[TEXT PROVIDED]

++++++++

MATHEMATICS

M. BOKSHTEIN

TENSOR PRODUCTS OF SYSTEMS OF GROUPS AND UNIVERSAL COEFFICIENT THEOREMS FOR HOMOLOGY AND COHOMOLOGY

(Presented by Academician P. S. Aleksandrov, 18 XII 1957)

1. The problem of finding a universal coefficient group for the spectral groups of homology or cohomology of a topological space in the sense of Čech was the subject of a paper by Steenrod (¹). However, owing to the use of an incorrect algebraic lemma, what is actually obtained in that paper is not the formula

\[ H^{q}(X,G)\approx H_0^q(X)\otimes G+H_0^{q+1}(X)*G, \tag{1} \]

which would mean the universality of the integral coefficients for such cohomology groups, but only the weaker fact that the sequence

\[ 0\to H_0^q(X)\otimes G\to H^q(X,G)\to H_0^{q+1}(X)*G\to 0 \tag{2} \]

is exact, i.e. that \(H^q(X,G)/H_0^q(X)\otimes G\approx H_0^{q+1}(X)*G\). Here \(H^q(X,G)\) is the \(q\)-dimensional spectral cohomology group of the space \(X\) with coefficient group \(G\); \(H_0^q(X)=H^q(X,I)\), where \(I\) is the additive group of integers; \(\otimes\) is the tensor product sign; \(*\) is the torsion product sign. Eilenberg and Mac Lane were able to correct the proof of formula (1), but only for metric compacta ((²), the note on p. 820 and Theorem 44.2).

The universality of the group \(I\) in the general case was proved by me in the paper (³) (Chapter I, § 5), but without an explicit indication of the formula giving the group \(H^q(X,G)\). The results of that paper were obtained during the 1940s (the paper was completely written by 1950), and therefore modern methods were not used in it; from their point of view the proof given there, after the introduction of the corresponding notions, becomes considerably shorter and more transparent. At the same time, as we shall now show, in the general case one can prove formula (1).

2. We introduce the following definitions. By a system of groups \(\{G_\alpha;\pi\}\) we shall mean a collection of additive Abelian groups \(G_\alpha\), for some of which homomorphisms \(\pi=\pi_\beta^\alpha\) of the group \(G_\alpha\) into the group \(G_\beta\) are defined (in particular, if the indices \(\alpha\) are directed partially ordered, then the system is called a direct, inverse, or two-sided spectrum when these homomorphisms are defined, respectively, for \(\alpha<\beta\), \(\alpha>\beta\), and in both cases). Two systems \(\{G_\alpha;\pi\}\) and \(\{H_\alpha;\omega\}\) are called conjugate if they are defined for the same set of indices and if the homomorphisms \(\omega_\alpha^\beta\) are defined if and only if the homomorphisms \(\pi_\beta^\alpha\) are defined. The tensor product of two conjugate systems

\[ \{G_\alpha;\pi\}\otimes\{H_\alpha;\omega\} \]

is called the factor group of the direct sum

$\sum_\alpha G_\alpha \otimes H_\alpha$ by the subgroup generated by all elements of the form $g_\alpha \otimes \omega^\beta_\alpha h_\beta - \pi^\alpha_\beta g_\alpha \otimes h_\beta$ $(g_\alpha \in G_\alpha,\ h_\beta \in H_\beta)$.

++++++++

[DATA EXCERPTS]
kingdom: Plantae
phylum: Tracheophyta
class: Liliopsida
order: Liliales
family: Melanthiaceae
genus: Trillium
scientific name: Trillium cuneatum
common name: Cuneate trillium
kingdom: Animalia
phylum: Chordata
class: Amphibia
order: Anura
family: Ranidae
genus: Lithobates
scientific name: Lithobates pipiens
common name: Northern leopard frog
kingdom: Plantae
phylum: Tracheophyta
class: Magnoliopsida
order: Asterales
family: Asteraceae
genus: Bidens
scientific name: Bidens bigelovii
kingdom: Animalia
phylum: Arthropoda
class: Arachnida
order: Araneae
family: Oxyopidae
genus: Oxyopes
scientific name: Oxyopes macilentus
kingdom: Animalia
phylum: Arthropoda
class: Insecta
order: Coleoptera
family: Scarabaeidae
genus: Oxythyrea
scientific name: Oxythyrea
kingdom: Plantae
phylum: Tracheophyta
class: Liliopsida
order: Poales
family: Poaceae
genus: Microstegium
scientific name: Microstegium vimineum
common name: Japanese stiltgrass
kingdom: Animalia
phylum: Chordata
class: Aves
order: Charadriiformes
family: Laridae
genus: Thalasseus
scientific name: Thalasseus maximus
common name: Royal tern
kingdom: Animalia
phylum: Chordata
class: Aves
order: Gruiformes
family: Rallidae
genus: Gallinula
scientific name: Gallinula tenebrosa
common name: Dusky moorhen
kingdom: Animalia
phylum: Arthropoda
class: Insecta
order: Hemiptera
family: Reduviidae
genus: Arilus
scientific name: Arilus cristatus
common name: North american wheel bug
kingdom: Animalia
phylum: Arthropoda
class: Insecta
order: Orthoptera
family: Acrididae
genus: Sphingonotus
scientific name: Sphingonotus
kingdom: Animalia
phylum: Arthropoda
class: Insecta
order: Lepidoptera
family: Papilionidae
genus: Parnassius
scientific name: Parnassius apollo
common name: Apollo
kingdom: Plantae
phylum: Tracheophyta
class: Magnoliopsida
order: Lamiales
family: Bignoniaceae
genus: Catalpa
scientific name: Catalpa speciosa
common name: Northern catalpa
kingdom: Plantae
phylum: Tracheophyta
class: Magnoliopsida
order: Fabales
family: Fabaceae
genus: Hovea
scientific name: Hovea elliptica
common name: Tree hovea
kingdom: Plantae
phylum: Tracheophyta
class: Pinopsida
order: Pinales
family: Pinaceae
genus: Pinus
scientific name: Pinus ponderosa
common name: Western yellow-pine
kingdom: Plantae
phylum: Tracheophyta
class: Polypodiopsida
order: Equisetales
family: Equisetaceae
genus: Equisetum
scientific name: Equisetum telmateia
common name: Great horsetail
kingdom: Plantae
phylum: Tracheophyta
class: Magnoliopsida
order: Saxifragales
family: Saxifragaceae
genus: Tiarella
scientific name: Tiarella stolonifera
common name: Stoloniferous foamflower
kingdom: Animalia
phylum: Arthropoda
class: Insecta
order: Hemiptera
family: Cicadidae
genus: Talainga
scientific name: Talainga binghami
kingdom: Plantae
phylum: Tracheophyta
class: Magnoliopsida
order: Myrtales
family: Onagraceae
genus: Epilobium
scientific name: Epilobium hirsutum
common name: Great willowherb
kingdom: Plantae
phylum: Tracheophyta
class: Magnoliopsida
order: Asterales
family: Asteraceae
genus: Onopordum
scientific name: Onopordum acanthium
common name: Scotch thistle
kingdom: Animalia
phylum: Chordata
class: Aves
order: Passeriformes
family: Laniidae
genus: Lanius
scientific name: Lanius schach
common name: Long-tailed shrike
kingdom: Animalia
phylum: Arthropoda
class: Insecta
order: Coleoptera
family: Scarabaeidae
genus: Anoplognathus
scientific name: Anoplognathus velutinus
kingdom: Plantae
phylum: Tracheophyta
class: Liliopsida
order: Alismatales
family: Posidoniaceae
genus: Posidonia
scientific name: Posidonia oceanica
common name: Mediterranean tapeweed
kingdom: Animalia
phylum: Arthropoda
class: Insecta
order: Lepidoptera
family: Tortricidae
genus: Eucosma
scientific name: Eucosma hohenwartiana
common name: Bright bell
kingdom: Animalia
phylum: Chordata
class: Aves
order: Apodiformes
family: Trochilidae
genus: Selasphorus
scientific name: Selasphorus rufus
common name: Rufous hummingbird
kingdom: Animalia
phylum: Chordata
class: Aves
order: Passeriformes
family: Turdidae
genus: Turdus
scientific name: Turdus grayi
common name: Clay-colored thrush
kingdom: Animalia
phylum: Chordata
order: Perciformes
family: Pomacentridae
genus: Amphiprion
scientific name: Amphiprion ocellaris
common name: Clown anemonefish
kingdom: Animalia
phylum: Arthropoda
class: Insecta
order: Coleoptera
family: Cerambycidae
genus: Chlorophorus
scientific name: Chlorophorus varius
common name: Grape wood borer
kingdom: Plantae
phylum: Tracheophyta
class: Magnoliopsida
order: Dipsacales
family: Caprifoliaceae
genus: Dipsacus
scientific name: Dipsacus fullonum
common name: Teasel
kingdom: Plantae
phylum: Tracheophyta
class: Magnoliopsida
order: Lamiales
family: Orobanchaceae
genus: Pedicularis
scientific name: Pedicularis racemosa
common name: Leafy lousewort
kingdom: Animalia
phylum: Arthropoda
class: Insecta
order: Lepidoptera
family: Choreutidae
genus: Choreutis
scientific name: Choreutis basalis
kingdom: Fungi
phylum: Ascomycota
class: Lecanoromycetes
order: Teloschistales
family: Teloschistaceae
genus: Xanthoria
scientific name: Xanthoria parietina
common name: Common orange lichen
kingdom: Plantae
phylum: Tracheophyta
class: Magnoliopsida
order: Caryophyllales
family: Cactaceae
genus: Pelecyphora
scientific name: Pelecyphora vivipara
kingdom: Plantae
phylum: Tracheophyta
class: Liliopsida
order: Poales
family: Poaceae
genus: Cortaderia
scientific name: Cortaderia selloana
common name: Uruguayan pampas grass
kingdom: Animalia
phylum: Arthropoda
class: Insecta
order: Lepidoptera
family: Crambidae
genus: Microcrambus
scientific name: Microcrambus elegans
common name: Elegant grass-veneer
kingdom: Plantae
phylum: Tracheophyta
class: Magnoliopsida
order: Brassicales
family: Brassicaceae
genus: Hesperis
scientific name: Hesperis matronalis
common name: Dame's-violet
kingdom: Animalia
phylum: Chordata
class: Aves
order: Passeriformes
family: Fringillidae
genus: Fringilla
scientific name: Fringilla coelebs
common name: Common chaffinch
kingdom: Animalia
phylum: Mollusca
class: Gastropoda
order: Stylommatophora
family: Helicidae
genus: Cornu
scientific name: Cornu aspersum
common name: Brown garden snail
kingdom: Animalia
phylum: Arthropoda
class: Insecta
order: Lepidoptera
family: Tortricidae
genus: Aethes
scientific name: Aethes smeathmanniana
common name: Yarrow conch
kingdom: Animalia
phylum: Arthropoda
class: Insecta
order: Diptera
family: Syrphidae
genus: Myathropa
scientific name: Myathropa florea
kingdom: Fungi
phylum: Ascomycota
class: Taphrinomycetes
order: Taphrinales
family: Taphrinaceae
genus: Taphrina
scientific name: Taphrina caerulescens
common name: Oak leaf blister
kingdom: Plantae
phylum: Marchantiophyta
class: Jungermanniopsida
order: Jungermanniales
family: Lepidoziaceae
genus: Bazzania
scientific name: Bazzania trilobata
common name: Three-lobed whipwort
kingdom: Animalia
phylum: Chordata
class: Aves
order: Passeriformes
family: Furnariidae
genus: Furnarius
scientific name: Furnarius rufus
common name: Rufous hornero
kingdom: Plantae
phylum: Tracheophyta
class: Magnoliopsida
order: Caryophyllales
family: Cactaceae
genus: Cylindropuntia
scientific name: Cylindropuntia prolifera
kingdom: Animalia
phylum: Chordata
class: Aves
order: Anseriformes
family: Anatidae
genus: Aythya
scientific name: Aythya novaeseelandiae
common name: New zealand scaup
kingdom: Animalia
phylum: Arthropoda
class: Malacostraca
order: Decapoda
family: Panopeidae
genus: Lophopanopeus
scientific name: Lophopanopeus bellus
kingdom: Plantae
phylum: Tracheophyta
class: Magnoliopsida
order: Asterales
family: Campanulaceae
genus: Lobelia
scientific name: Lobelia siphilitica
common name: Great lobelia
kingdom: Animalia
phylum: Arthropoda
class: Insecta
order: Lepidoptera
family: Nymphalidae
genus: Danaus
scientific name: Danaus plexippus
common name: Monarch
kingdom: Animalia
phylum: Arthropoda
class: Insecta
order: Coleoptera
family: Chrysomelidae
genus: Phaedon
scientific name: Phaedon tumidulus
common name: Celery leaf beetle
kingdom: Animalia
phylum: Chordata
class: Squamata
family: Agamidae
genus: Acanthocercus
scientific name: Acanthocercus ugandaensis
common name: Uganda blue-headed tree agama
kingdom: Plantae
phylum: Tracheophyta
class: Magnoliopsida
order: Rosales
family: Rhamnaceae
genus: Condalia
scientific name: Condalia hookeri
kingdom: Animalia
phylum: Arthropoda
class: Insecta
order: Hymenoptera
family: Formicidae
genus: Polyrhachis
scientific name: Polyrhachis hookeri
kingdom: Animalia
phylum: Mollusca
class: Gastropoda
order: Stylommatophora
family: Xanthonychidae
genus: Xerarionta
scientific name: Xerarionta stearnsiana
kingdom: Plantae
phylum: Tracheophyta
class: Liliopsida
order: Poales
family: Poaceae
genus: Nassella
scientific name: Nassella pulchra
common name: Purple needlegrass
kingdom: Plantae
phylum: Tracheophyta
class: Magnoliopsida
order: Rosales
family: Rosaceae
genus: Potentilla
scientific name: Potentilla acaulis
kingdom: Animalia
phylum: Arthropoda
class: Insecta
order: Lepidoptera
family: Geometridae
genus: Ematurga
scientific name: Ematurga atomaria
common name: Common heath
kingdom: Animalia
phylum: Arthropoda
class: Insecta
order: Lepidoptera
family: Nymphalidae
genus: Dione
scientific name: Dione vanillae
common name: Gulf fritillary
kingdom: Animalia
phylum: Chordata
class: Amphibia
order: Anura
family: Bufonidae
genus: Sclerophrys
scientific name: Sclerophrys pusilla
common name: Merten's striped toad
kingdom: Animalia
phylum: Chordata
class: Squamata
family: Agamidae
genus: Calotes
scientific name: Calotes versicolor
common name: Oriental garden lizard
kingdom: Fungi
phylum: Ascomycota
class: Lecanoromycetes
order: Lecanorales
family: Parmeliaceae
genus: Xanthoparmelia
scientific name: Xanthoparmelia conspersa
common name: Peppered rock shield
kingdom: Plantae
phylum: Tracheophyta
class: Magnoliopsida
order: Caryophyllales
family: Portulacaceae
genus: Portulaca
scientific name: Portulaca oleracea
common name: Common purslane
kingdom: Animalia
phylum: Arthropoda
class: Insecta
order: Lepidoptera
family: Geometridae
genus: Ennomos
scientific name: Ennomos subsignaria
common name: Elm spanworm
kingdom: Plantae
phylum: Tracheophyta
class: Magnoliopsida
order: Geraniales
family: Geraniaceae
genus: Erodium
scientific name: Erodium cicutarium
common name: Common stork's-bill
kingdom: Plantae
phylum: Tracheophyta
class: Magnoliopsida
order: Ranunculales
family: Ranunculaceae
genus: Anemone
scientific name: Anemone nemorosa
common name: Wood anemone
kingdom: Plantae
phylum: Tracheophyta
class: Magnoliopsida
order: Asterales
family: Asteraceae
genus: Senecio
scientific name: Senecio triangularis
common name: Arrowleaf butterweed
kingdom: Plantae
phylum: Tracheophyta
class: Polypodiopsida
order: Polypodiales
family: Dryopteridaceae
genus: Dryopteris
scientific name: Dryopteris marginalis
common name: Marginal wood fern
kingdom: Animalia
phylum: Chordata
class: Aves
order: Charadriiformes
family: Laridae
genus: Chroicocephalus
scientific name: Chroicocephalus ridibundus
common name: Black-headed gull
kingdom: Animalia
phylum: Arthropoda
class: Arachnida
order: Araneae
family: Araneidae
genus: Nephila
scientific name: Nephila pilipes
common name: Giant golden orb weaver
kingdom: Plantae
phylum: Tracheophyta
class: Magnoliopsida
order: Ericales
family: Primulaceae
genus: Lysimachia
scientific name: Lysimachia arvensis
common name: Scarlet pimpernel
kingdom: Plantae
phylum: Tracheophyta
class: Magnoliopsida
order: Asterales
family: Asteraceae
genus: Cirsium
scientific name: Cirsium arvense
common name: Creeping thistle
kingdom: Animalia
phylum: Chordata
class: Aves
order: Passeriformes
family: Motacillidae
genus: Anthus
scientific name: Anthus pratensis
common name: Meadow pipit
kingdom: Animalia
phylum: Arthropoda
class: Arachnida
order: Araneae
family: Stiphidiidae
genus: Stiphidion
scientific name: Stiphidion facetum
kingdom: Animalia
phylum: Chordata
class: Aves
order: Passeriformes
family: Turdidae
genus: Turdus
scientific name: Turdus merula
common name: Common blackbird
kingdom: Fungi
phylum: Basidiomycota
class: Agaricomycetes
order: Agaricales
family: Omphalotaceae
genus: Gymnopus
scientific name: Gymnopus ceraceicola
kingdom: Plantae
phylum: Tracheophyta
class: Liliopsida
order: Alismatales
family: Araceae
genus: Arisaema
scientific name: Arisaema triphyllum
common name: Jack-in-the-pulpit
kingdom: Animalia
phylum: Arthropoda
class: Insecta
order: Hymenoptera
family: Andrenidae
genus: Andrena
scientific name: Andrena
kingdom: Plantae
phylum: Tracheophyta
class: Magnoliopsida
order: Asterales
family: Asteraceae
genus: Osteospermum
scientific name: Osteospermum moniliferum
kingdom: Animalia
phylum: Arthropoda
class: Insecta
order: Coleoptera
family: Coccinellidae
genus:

++++++++

[THE REQUEST]
Rewrite the passage of the text on tensor products of systems of groups, starting at "MATHEMATICS" and ending at "18 XII 1957)", with "Academician" changed to "Professor".

[EXERCISE SOLUTION]
MATHEMATICS

M. BOKSHTEIN

TENSOR PRODUCTS OF SYSTEMS OF GROUPS AND UNIVERSAL COEFFICIENT THEOREMS FOR HOMOLOGY AND COHOMOLOGY

(Presented by Professor P. S. Aleksandrov, 18 XII 1957)